:: Problem ::
Arrange the stretch from the line containing "kingdom: Plantae" through the line containing "locality: Franklin District, NWT." as a JSON list of strings, one per line, with blank lines omitted.

:: Material for this exercise ::
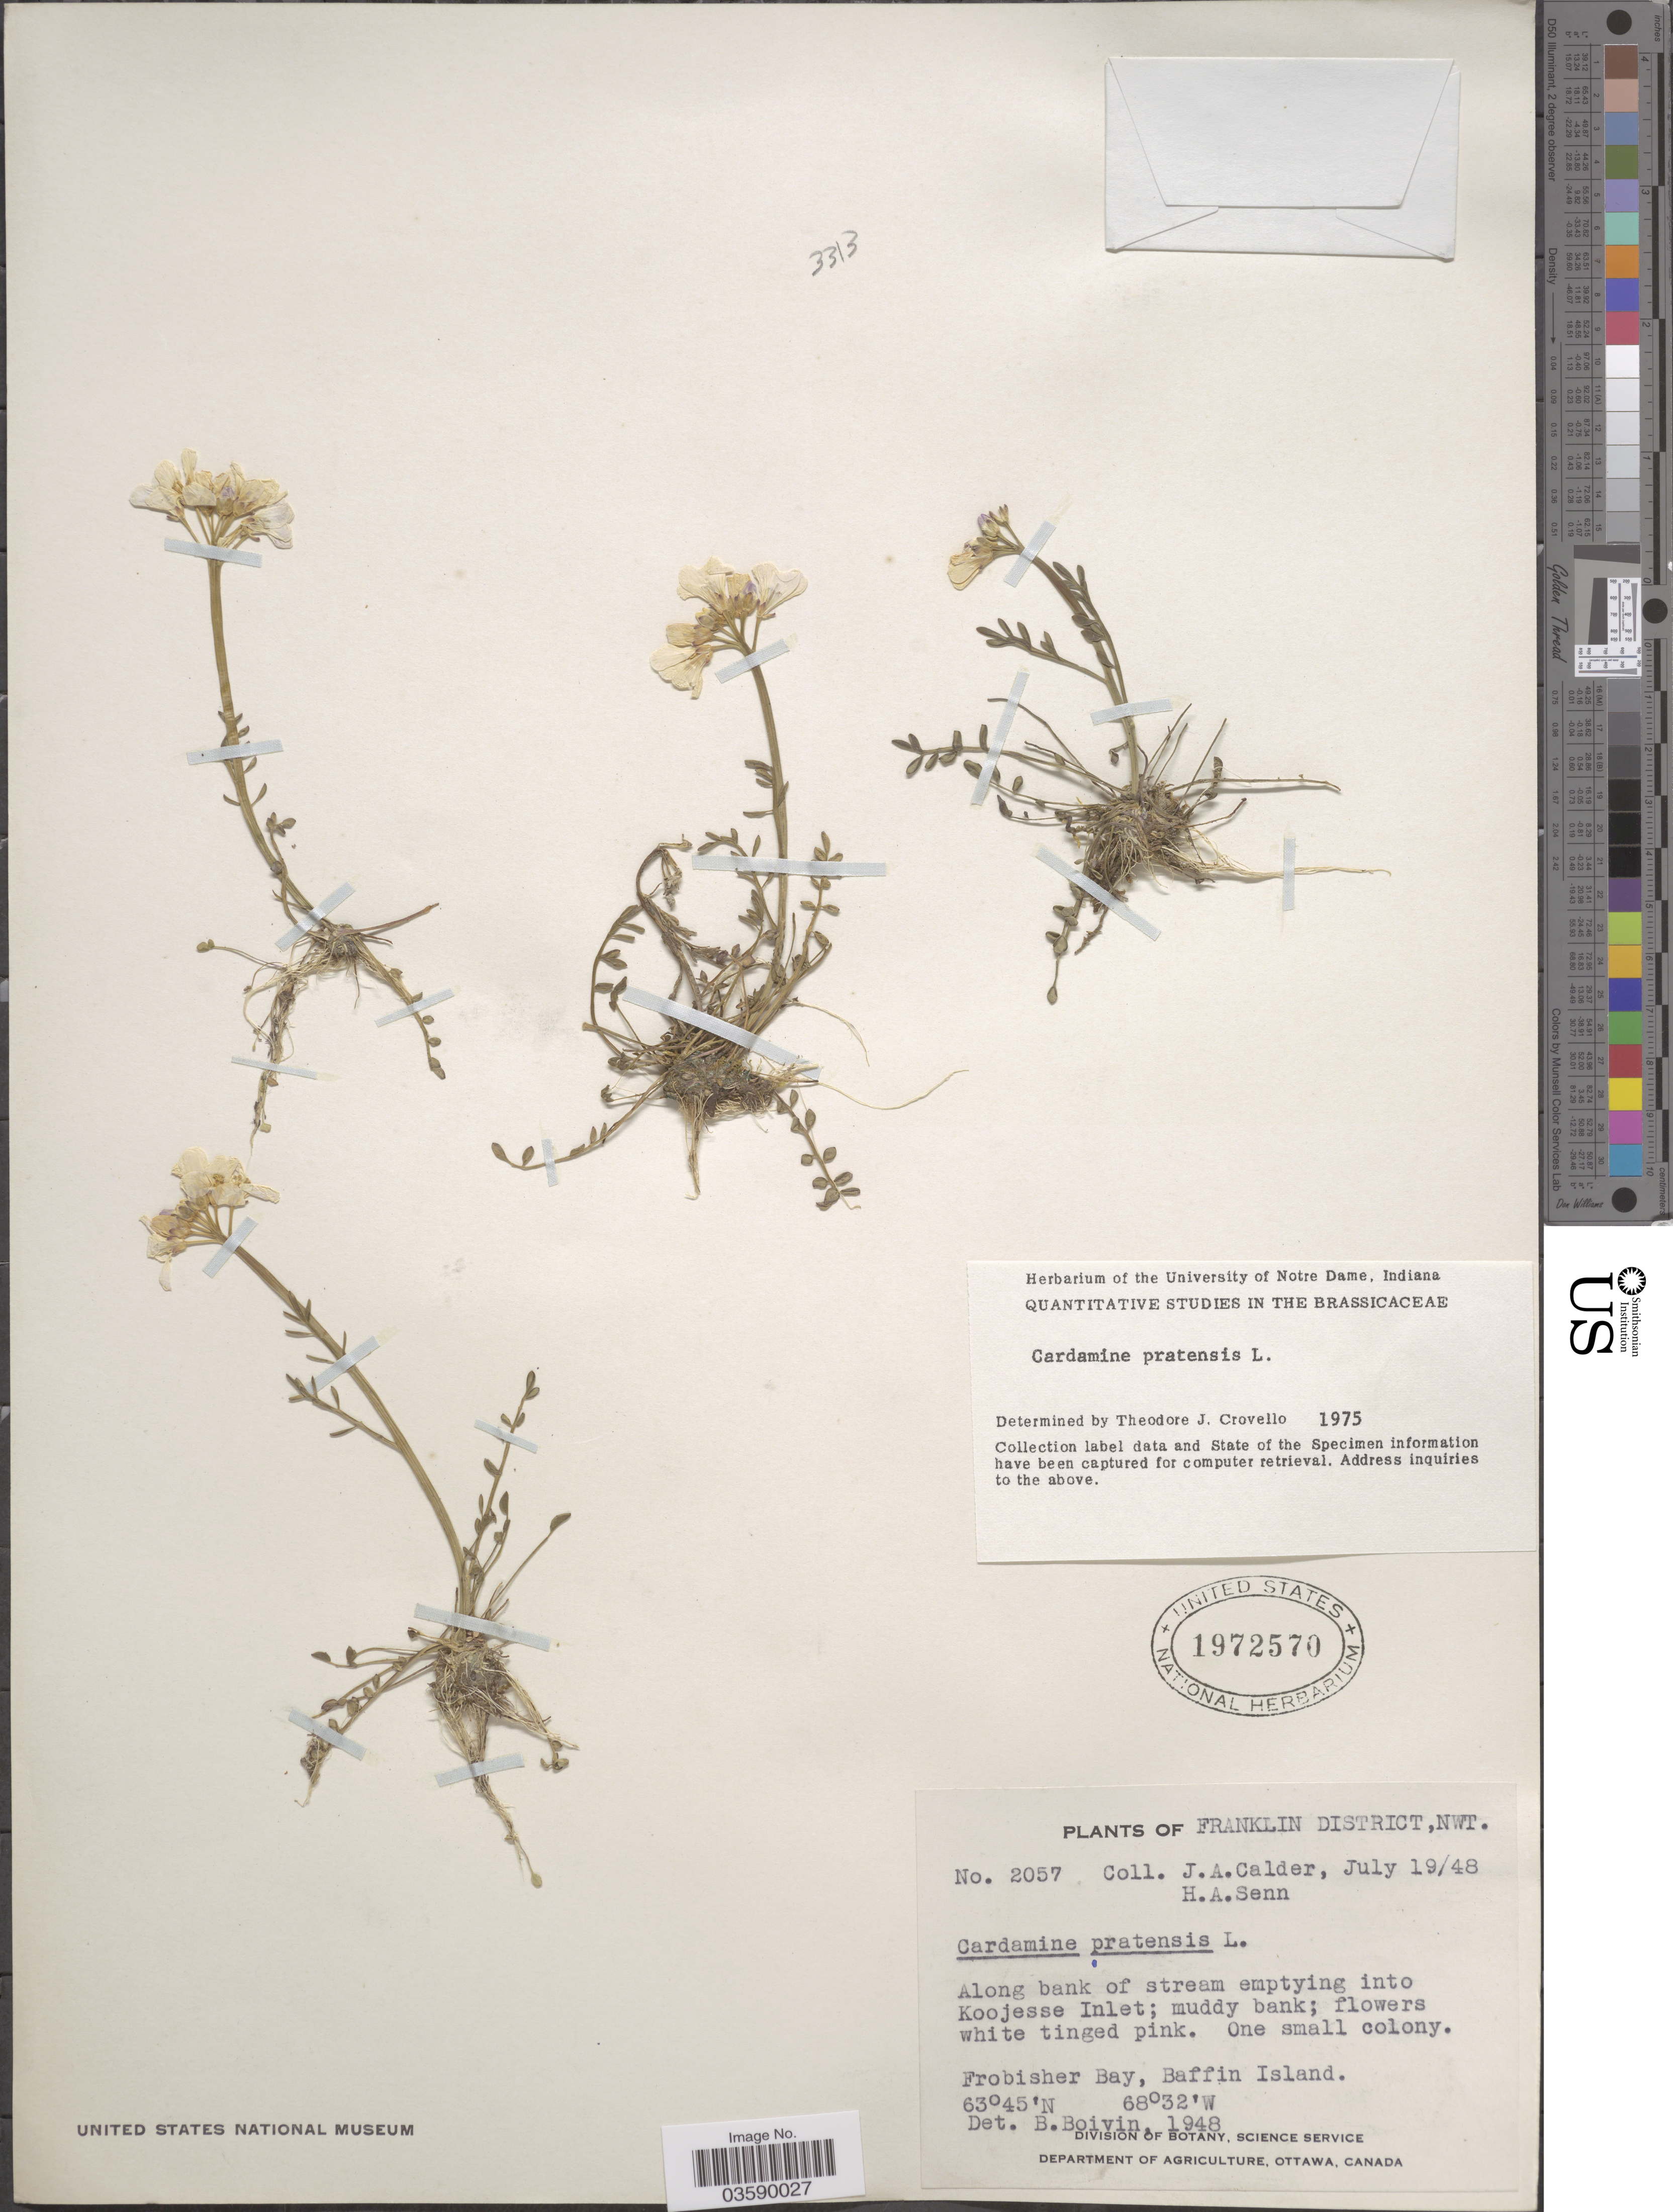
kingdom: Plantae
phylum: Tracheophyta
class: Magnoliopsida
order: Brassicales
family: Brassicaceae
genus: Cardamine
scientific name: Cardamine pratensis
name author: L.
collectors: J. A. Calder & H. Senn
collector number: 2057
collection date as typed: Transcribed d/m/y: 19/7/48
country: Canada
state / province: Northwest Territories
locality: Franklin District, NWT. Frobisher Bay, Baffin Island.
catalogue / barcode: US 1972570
* * *
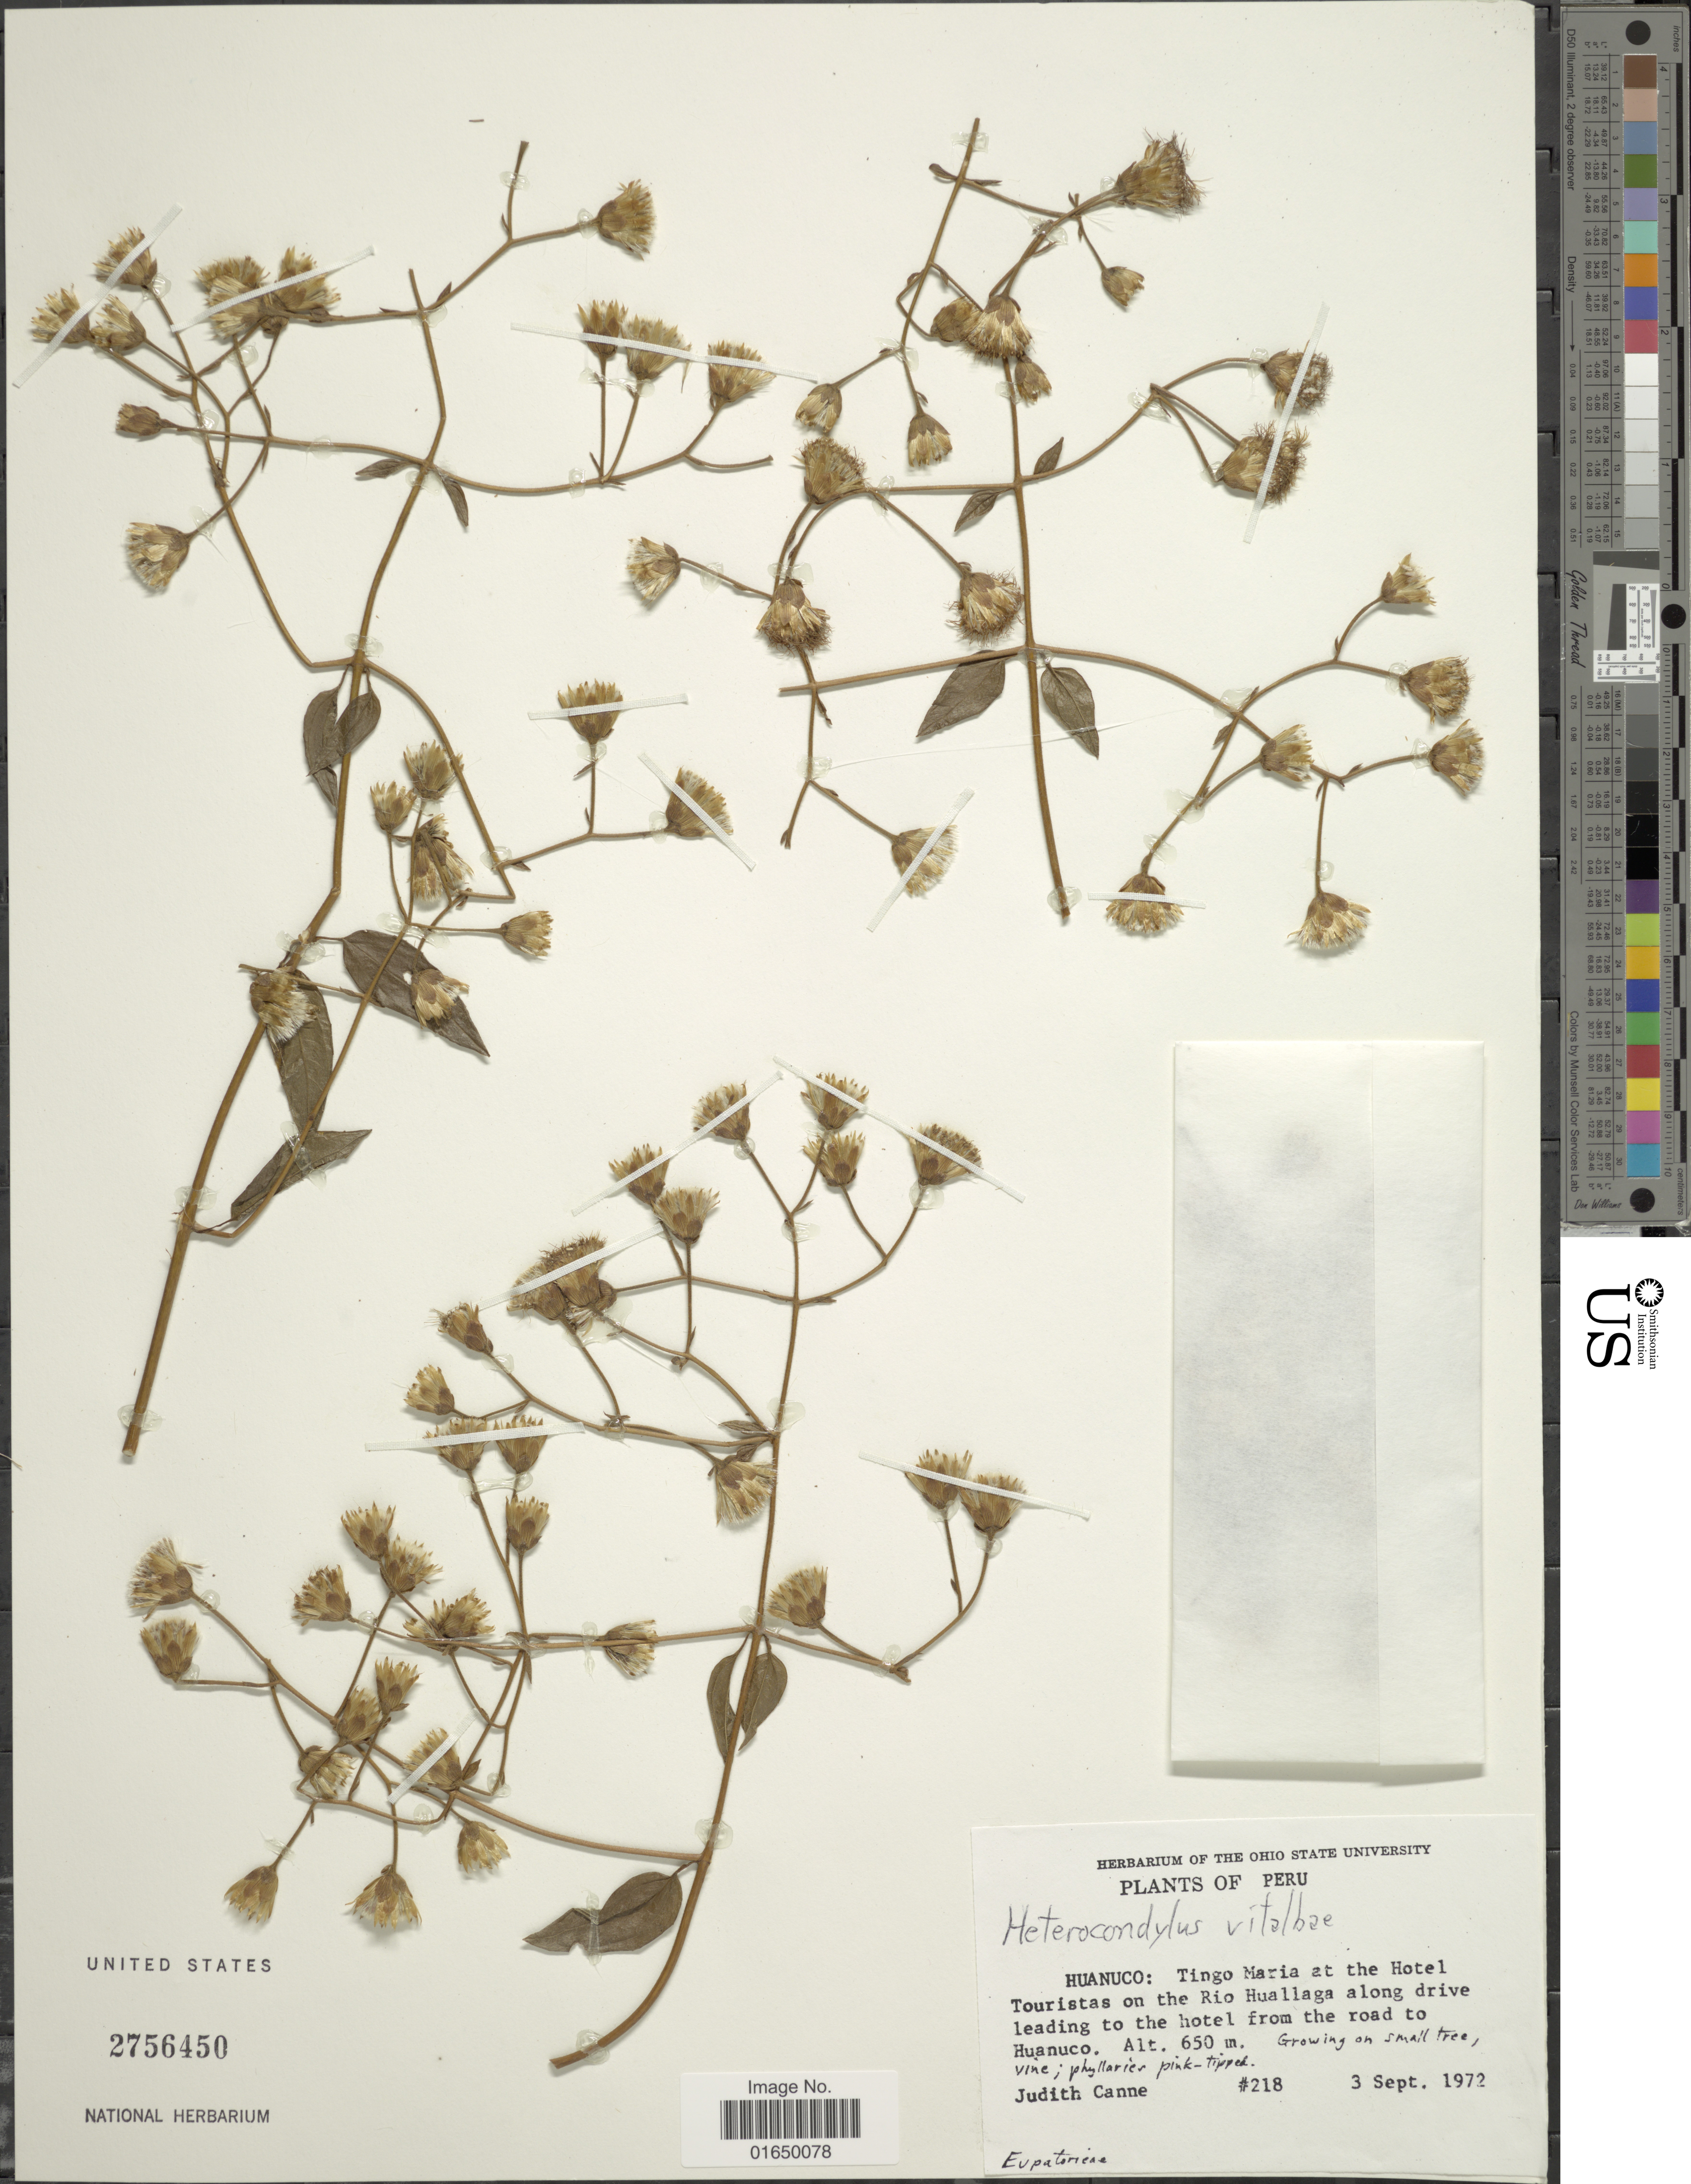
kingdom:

:: Solved problem ::
[
  "kingdom: Plantae",
  "phylum: Tracheophyta",
  "class: Magnoliopsida",
  "order: Brassicales",
  "family: Brassicaceae",
  "genus: Cardamine",
  "scientific name: Cardamine pratensis",
  "name author: L.",
  "collectors: J. A. Calder & H. Senn",
  "collector number: 2057",
  "collection date as typed: Transcribed d/m/y: 19/7/48",
  "country: Canada",
  "state / province: Northwest Territories",
  "locality: Franklin District, NWT. Frobisher Bay, Baffin Island."
]